The goal of these images is to show the different features of the Lagoon nebula in narrowband and broadband. This was some really clean data from telescope live, and so I was able to push the images pretty hard to show the structures off. The narrowband images are meant to show off the pure emission components, while the broadband image is meant to show off the reflection and absorption zones. Below you can see some comparisons of regions in broadband and narrowband. To separate these structures, on top of simply separating the filters, I also subtracted the emission and broadband components to create purely broadband and purely HOO images.

Broadband + HOO:

Full-quality image here: https://live.staticflickr.com/65535/53080988605_07e9451324_o.png

Broadband:

Full-quality image here: https://live.staticflickr.com/65535/53081077353_e3ab6b0bf2_o.png

SHO:

Full-quality image here: https://live.staticflickr.com/65535/53080990855_2d233f5178_o.png

Comparisons and Interesting Features

IC 1274 in HLRGBO (left) and SHO (right). Note the blue reflection nebulae that show up in the broadband image.
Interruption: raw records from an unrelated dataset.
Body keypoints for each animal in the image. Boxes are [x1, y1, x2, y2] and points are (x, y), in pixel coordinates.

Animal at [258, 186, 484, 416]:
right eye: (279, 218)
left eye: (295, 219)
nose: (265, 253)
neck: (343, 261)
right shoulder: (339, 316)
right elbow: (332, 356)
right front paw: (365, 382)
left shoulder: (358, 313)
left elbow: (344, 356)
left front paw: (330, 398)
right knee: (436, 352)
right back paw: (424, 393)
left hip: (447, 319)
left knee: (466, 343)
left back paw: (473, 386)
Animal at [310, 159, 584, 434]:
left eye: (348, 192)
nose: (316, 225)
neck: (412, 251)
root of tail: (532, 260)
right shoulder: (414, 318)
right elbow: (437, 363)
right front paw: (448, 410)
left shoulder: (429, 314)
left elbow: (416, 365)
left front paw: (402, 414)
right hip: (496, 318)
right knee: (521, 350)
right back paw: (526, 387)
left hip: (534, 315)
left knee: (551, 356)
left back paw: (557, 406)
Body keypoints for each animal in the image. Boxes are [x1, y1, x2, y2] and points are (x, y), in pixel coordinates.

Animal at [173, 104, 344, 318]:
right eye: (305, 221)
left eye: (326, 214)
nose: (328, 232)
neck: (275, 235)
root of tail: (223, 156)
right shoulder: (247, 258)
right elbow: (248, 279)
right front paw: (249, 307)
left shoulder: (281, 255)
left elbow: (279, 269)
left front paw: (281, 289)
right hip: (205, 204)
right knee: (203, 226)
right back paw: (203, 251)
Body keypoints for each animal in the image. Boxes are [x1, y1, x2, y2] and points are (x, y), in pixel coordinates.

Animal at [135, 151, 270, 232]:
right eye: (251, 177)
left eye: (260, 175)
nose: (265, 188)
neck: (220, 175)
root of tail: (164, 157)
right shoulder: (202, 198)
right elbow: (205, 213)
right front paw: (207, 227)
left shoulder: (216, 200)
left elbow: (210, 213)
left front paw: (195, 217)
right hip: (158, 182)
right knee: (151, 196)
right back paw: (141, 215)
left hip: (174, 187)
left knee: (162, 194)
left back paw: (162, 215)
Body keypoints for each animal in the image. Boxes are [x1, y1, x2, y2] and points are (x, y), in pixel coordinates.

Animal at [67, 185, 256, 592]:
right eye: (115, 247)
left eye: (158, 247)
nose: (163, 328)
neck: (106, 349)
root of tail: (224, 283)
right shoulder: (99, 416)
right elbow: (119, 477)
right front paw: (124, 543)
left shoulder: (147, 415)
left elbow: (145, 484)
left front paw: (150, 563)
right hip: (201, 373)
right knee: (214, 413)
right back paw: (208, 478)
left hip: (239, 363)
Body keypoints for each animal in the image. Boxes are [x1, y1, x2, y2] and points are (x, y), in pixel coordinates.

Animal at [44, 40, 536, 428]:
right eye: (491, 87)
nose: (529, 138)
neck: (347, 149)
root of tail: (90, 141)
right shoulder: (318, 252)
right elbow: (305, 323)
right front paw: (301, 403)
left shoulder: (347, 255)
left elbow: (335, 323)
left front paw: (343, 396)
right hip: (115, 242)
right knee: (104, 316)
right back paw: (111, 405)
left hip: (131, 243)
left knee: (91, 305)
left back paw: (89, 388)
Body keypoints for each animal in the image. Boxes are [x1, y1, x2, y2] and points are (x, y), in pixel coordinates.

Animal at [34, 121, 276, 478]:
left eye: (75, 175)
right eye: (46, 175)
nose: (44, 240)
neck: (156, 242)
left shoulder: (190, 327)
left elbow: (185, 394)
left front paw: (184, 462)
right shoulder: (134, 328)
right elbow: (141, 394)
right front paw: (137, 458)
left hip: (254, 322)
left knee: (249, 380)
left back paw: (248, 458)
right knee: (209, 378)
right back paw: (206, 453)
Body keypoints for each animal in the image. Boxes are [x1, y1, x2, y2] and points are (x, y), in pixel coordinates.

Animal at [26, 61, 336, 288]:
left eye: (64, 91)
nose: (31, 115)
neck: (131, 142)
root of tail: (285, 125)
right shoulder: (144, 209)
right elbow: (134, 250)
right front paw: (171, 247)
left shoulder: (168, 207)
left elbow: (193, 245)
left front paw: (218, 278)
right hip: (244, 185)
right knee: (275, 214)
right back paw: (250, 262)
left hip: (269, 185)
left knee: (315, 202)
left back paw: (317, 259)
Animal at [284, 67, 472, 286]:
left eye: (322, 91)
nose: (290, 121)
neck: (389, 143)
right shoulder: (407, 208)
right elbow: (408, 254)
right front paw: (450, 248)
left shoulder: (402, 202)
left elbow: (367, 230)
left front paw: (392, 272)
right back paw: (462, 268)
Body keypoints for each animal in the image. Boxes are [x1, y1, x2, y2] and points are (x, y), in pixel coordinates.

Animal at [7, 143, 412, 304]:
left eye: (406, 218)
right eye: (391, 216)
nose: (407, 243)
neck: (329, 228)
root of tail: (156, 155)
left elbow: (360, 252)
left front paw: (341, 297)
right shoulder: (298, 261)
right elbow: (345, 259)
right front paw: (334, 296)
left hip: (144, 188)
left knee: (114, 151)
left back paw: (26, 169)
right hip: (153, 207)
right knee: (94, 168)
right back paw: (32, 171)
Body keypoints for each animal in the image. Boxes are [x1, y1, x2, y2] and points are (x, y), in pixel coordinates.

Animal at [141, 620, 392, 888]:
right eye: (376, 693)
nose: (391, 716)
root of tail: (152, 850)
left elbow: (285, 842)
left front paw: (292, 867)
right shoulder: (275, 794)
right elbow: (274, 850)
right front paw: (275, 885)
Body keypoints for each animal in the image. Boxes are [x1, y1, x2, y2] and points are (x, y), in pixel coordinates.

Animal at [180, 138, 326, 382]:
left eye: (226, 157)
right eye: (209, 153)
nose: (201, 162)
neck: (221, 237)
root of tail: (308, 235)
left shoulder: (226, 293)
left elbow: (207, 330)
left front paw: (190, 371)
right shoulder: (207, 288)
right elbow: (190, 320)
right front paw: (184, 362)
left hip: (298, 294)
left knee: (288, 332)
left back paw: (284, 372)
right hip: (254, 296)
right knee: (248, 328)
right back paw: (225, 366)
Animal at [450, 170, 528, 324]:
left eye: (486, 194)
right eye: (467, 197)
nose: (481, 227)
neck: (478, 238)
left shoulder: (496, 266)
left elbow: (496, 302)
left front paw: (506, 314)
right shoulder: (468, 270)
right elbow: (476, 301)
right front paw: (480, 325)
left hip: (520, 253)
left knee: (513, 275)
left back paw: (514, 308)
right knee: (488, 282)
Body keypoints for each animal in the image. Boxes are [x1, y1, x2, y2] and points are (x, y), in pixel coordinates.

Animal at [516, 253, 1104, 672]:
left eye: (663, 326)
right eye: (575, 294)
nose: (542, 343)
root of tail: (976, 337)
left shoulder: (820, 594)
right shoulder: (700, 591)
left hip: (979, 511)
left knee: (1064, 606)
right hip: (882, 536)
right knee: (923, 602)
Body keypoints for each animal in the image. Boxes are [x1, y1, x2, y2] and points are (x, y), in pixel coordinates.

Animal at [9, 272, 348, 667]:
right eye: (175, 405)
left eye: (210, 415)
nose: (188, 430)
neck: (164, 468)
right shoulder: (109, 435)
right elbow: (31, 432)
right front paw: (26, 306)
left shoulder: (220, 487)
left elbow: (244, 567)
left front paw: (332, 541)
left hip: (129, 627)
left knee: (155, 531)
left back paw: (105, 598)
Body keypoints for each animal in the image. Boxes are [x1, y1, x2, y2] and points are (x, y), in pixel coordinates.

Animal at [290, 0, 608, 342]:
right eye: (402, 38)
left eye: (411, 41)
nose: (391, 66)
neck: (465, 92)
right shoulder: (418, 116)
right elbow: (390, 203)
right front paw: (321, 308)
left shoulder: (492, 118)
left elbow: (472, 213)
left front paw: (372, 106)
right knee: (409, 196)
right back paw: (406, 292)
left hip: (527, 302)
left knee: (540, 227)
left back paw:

The central lagoon nebula in HLRGBO (left) and SHO (right).

The trifid nebula in broadband (left) and narrowband (right). The extent of the blue reflection nebula is interesting to see.

Interesting OIII filaments in the region

Details:

Telescope: Takahashi FSQ-106ED
Camera: QHY 600M Pro
Filters: Halpha, SII, OIII, L, R, G, B
Location: Heaven's Mirror Observatory, Yass, NSW 2582, Australia
Date of Observations:  5/22/2023, 5/23/2023, 5/25/2023, 5/26/2023, 5/29/2023
SII: 20 x 300s (1h 40min)
Ha: 20 x 300s (1h 40min)
OIII: 20 x 300s (1h 40min)
L: 15 x 300s (1h 15min)
R: 15 x 300s (1h 15min)
G: 15 x 300s (1h 15min)
B: 15 x 300s (1h 15min)
Processing: Pixinsight
Credits: Data: Telescope Live; Processing: William Ostling

Processing:

Creation of Integrated Master Frames:
- Images were cosmetic corrected for hot pixels
- The subframes were weighted, registered, and normalized in WBPP
- The channels were manually integrated and drizzled
Preparation of master frames:
- Stacking artifacts were cropped
- The RGB channels were combined to create an RGB image and then the image was plate solved
- The SHO image was combined to create an SHO image
- Starless DBE was applied to L, RGB, SHO as follows:
      - Starnet 2 was applied to a clone of the target image, creating an image with stars and an image without stars
      - DBE was applied on the starless image to create a background model
      - The background model was subtracted from the stars image
- DeepSNR was applied to the images
Natural Palette processing:
- Continuum-subtract SHO files
- Emission-subtract RGB and L files
- Histogram stretch
- LRGB combination
- MMT adustments
- Saturation adjustment
- Addition of broadband components
SHO Processing:
- Continuum-subtract SHO files
- SHO combination
- Histogram stretch
- Curves transformation